Task to complete - Work through the data and say how many lines contain "back". The number alone is the answer.

== Segment start ==

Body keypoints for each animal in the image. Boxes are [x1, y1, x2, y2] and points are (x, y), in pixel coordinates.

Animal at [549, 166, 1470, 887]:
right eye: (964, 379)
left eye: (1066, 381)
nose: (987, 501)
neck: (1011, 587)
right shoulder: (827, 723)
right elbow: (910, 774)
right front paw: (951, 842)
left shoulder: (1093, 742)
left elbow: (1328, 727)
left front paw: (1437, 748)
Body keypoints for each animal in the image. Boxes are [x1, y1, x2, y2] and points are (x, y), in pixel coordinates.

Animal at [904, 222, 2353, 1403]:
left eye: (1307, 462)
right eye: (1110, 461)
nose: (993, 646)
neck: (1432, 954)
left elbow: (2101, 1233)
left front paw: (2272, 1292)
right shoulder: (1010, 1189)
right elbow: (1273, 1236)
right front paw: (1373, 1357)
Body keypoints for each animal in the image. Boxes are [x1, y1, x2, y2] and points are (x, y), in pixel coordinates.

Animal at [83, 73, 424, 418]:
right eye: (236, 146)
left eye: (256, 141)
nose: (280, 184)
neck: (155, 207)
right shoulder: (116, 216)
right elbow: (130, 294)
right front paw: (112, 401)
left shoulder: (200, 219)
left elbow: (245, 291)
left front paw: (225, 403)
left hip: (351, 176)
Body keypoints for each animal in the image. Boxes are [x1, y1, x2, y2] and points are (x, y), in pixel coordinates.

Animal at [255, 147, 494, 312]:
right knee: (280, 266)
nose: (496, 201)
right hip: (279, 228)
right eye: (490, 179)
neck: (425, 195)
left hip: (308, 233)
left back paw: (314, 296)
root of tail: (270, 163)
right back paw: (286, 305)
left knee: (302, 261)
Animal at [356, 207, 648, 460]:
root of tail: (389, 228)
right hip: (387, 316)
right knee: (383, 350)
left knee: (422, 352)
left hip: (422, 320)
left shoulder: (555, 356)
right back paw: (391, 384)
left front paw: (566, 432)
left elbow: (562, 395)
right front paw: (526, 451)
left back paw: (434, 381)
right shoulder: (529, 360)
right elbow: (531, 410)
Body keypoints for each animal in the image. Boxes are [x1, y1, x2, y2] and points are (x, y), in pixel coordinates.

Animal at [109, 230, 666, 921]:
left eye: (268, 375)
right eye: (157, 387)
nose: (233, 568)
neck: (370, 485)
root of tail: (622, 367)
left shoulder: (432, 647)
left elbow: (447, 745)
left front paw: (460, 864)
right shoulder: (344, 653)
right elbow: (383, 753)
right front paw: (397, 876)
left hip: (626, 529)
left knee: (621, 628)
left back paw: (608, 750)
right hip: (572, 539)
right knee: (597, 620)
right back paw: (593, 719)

== Segment end ==

Response area - 6